To: MarchonDC09122009
It might be more costly to install and maintain mmwave transceivers and high gain boresighted antenna systems on poles every block to go around obstacles than running a mile long fiber cable underground, overhead or where ever . . When it rains or is foggy , the connection is lost unlike fiber, and as well it might be just marketing ploy to say that a mmwave RF system has more bandwidth than fiber. Light theoretically has more capability than a lower RF carrier such as mm wave , it just come down to the hardware available , and light is years ahead in terms of low cost commercial hardware than mm wave, maybe light years ahead !
11 posted on
09/21/2016 7:42:53 PM PDT by
seastay
To: seastay
I’ve found that wireless ends up requiring more wires.
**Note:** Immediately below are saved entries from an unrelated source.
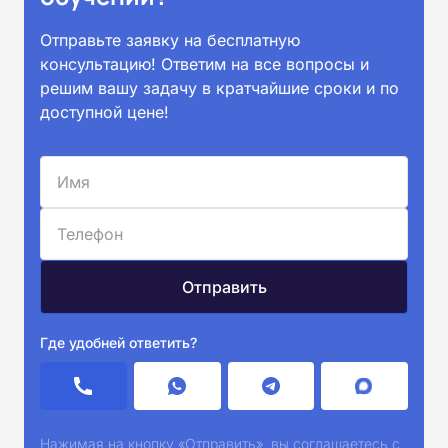
Отправьте заявку на бесплатную
консультацию! Ответим на все вопросы и
решим вашу задачу в кратчайшие сроки и по
доступной цене!
Где удобней ответить?
Нажимая на кнопку «Отправить», вы соглашаетесь с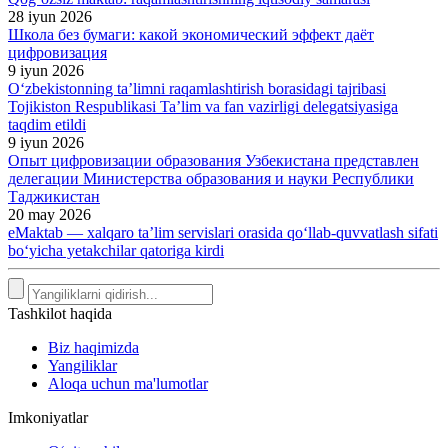
28 iyun 2026
Школа без бумаги: какой экономический эффект даёт
цифровизация
9 iyun 2026
O‘zbekistonning ta’limni raqamlashtirish borasidagi tajribasi
Tojikiston Respublikasi Ta’lim va fan vazirligi delegatsiyasiga
taqdim etildi
9 iyun 2026
Опыт цифровизации образования Узбекистана представлен
делегации Министерства образования и науки Республики
Таджикистан
20 may 2026
eMaktab — xalqaro ta’lim servislari orasida qoʻllab-quvvatlash sifati
boʻyicha yetakchilar qatoriga kirdi
Tashkilot haqida
Biz haqimizda
Yangiliklar
Aloqa uchun ma'lumotlar
Imkoniyatlar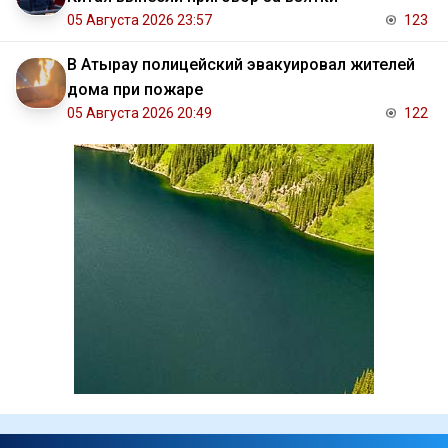
05 Августа 2026 23:57
123
В Атырау полицейский эвакуировал жителей
дома при пожаре
05 Августа 2026 20:49
122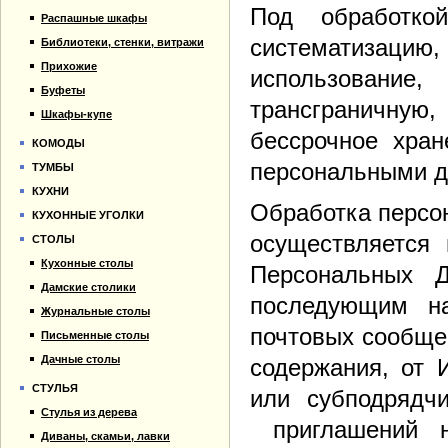
Под обработко
Распашные шкафы
систематизацию, 
Библиотеки, стенки, витражи
Прихожие
использование
Буфеты
трансграничную,
Шкафы-купе
бессрочное хран
КОМОДЫ
персональными 
ТУМБЫ
КУХНИ
Обработка персо
КУХОННЫЕ УГОЛКИ
осуществляется 
СТОЛЫ
Кухонные столы
Персональных 
Дамские столики
последующим н
Журнальные столы
почтовых сообще
Письменные столы
Дачные столы
содержания, от 
СТУЛЬЯ
или субподрядч
Стулья из дерева
приглашений н
Диваны, скамьи, лавки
The last 15 feet is great though.
12 posted on
09/21/2016 7:45:45 PM PDT by
Paladin2
(auto spelchk? BWAhaha2haaa.....I aint't likely fixin' nuttin'. Blame it on the Bossa Nova...)
To: seastay
Fiber will be the backbone, but wireless is much cheaper and more flexible to bridge fiber into the home.
16 posted on
09/21/2016 7:54:28 PM PDT by
bigbob
(The Hillary indictment will have to come from us.)
To: seastay
Light suffers from scattering by fog particles. Bandwidth drops to zero in fog. You need hybrid RF/Laser systems for high availability - mm RF attenuated by rain drops and laser attenuated in fog. It isn’t very often you have both simultaneously. Light also suffers from being line-of-sight point-to-point. I worked for a free space optics company ten years ago and we were transmitting 40 Gbps over laser beams up to 15 miles.